# DATA IN THIS EXERCISE:
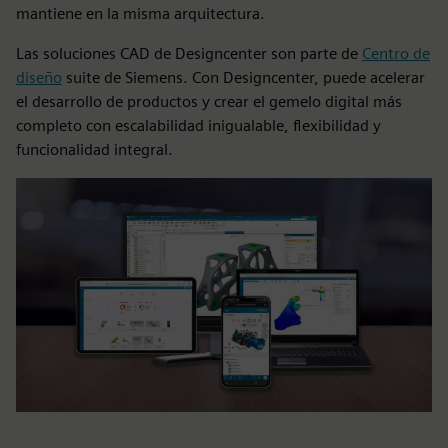
mantiene en la misma arquitectura.
Las soluciones CAD de Designcenter son parte de
Centro de
diseño
suite de Siemens. Con Designcenter, puede acelerar
el desarrollo de productos y crear el gemelo digital más
completo con escalabilidad inigualable, flexibilidad y
funcionalidad integral.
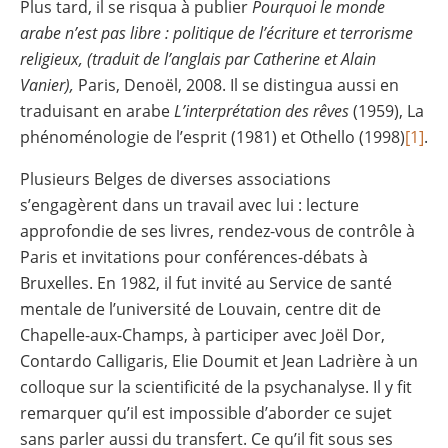
Plus tard, il se risqua à publier
Pourquoi le monde
arabe n’est pas libre : politique de l’écriture et terrorisme
religieux, (traduit de l’anglais par Catherine et Alain
Vanier),
Paris, Denoël, 2008. Il se distingua aussi en
traduisant en arabe
L’interprétation des rêves
(1959), La
phénoménologie de l’esprit (1981) et Othello (1998)
[1]
.
Plusieurs Belges de diverses associations
s’engagèrent dans un travail avec lui : lecture
approfondie de ses livres, rendez-vous de contrôle à
Paris et invitations pour conférences-débats à
Bruxelles. En 1982, il fut invité au Service de santé
mentale de l’université de Louvain, centre dit de
Chapelle-aux-Champs, à participer avec Joël Dor,
Contardo Calligaris, Elie Doumit et Jean Ladrière à un
colloque sur la scientificité de la psychanalyse. Il y fit
remarquer qu’il est impossible d’aborder ce sujet
sans parler aussi du transfert. Ce qu’il fit sous ses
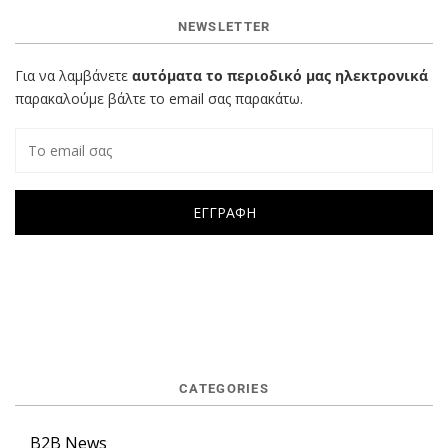
NEWSLETTER
Για να λαμβάνετε
αυτόματα το περιοδικό μας ηλεκτρονικά
παρακαλούμε βάλτε το email σας παρακάτω.
CATEGORIES
B2B News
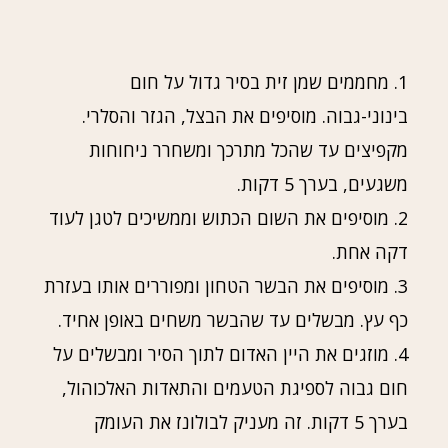
1. מחממים שמן זית בסיר גדול על חום
בינוני-גבוה. מוסיפים את הבצל, הגזר והסלרי.
מקפיצים עד שהכל מתרכך ומשחרר ניחוחות
משגעים, בערך 5 דקות.
2. מוסיפים את השום הכתוש וממשיכים לטגן לעוד
דקה אחת.
3. מוסיפים את הבשר הטחון ומפוררים אותו בעזרת
כף עץ. מבשלים עד שהבשר משחים באופן אחיד.
4. מוזגים את היין האדום לתוך הסיר ומבשלים על
חום גבוה לספיגת הטעמים והתאדות האלכוהול,
בערך 5 דקות. זה מעניק לבולונז את העומק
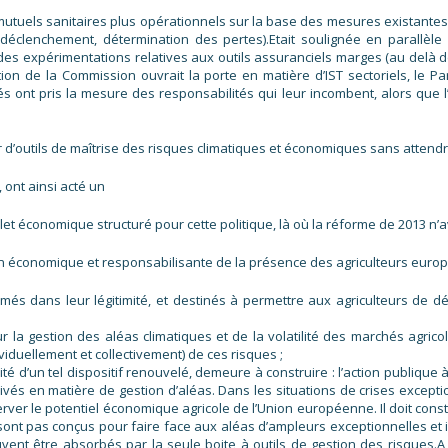
s mutuels sanitaires plus opérationnels sur la base des mesures existante
déclenchement, détermination des pertes).Etait soulignée en parallèle 
des expérimentations relatives aux outils assuranciels marges (au delà d
sition de la Commission ouvrait la porte en matière d’IST sectoriels, le
s ont pris la mesure des responsabilités qui leur incombent, alors que l’
r d’outils de maîtrise des risques climatiques et économiques sans attendr
, ont ainsi acté un
et économique structuré pour cette politique, là où la réforme de 2013 n’a
ion économique et responsabilisante de la présence des agriculteurs europ
més dans leur légitimité, et destinés à permettre aux agriculteurs de d
r la gestion des aléas climatiques et de la volatilité des marchés agric
ividuellement et collectivement) de ces risques ;
cité d’un tel dispositif renouvelé, demeure à construire : l’action publiq
vés en matière de gestion d’aléas. Dans les situations de crises exceptio
éserver le potentiel économique agricole de l’Union européenne. Il doit cons
 sont pas conçus pour faire face aux aléas d’ampleurs exceptionnelles et il
ent être absorbés par la seule boite à outils de gestion des risques.A 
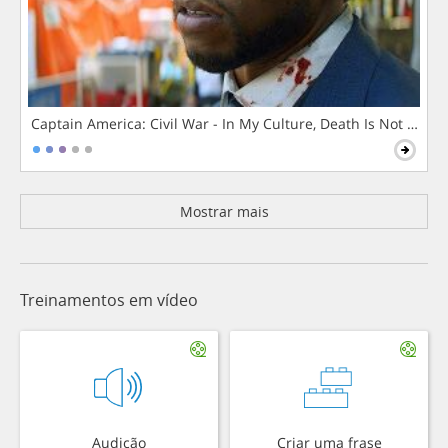
Captain America: Civil War - In My Culture, Death Is Not The 
Mostrar mais
Treinamentos em vídeo
Audição
Criar uma frase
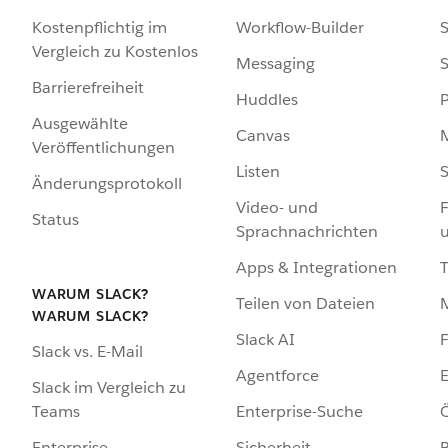
Kostenpflichtig im
Workflow-Builder
S
Vergleich zu Kostenlos
Messaging
S
Barrierefreiheit
Huddles
Ausgewählte
Canvas
Veröffentlichungen
Listen
S
Änderungsprotokoll
Video- und
F
Status
Sprachnachrichten
Apps & Integrationen
WARUM SLACK?
Teilen von Dateien
WARUM SLACK?
Slack AI
F
Slack vs. E-Mail
Agentforce
E
Slack im Vergleich zu
Enterprise-Suche
Ö
Teams
Sicherheit
Enterprise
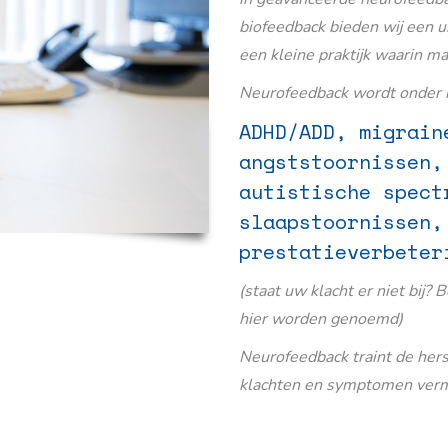
biofeedback bieden wij een u
een kleine praktijk waarin m
Neurofeedback wordt onder m
ADHD/ADD, migrain
angststoornissen,
autistische spect
slaapstoornissen,
prestatieverbeter
(staat uw klacht er niet bij? 
hier worden genoemd)
Neurofeedback traint de her
klachten en symptomen verm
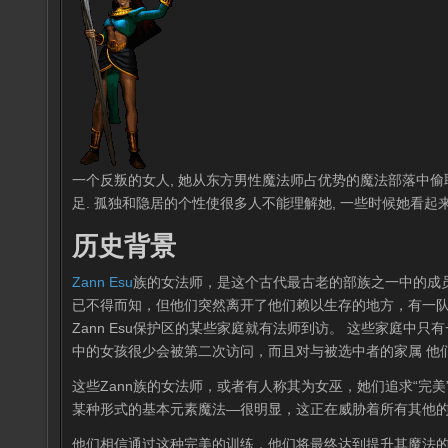
一个反叛的女人, 她从东方男性魔法师占优势的魔法部落中偷
足. 孤独和隐居的个性使很多人不能理解她, 一些时候她看起
历史背景
Zann Esu
族的女法师，是这个古代最古老的部族之一中的成员
已不得而知，但他们突然离开了他们赖以生存的地方，有一队
Zann Esu保护区的某些家庭就有法师到访。 这些家庭中只
中的女孩很少会被第二次访问，而且对与被选中者的家属 他
这些Zann族的女法师，或者有人称其为女巫，她们追求“完
某种形式的基本元素魔法—很明显，这正在威胁着所有其他的
他们相信通过这种完美的训练，他们将最终达到提升其魔法的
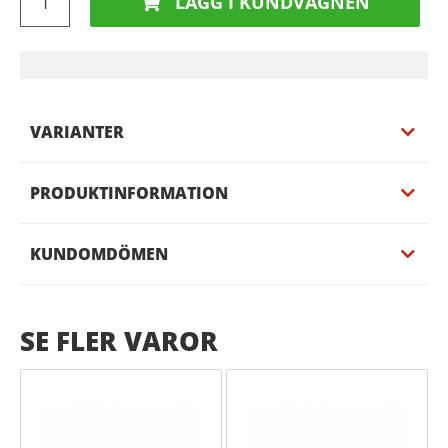
LÄGG I KUNDVAGNEN
VARIANTER
PRODUKTINFORMATION
KUNDOMDÖMEN
SE FLER VAROR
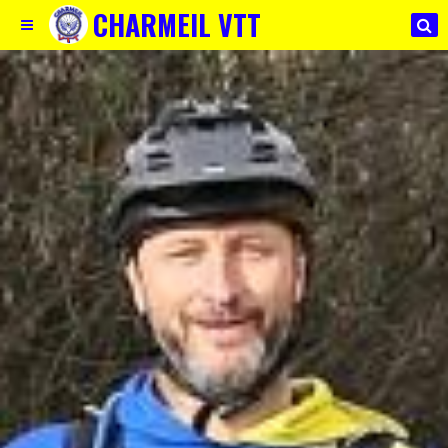
CHARMEIL VTT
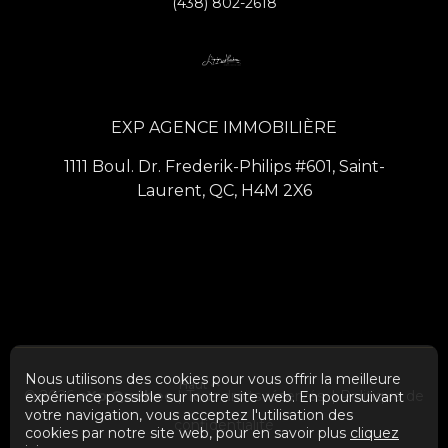
(438) 802-2618
EXP AGENCE IMMOBILIÈRE
1111 Boul. Dr. Frederik-Philips #601, Saint-
Laurent, QC, H4M 2X6
Nous utilisons des cookies pour vous offrir la meilleure
Haut
© 2026
eXp Québec
| Tous droits réservés. |
Politique de
expérience possible sur notre site web. En poursuivant
votre navigation, vous acceptez l'utilisation des
confidentialité
cookies par notre site web, pour en savoir plus
cliquez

# WHAT TO PRODUCE:
State the number of lines in the data above containing the string "risques" and nothing more.

# ANSWER TO THIS TASK:
3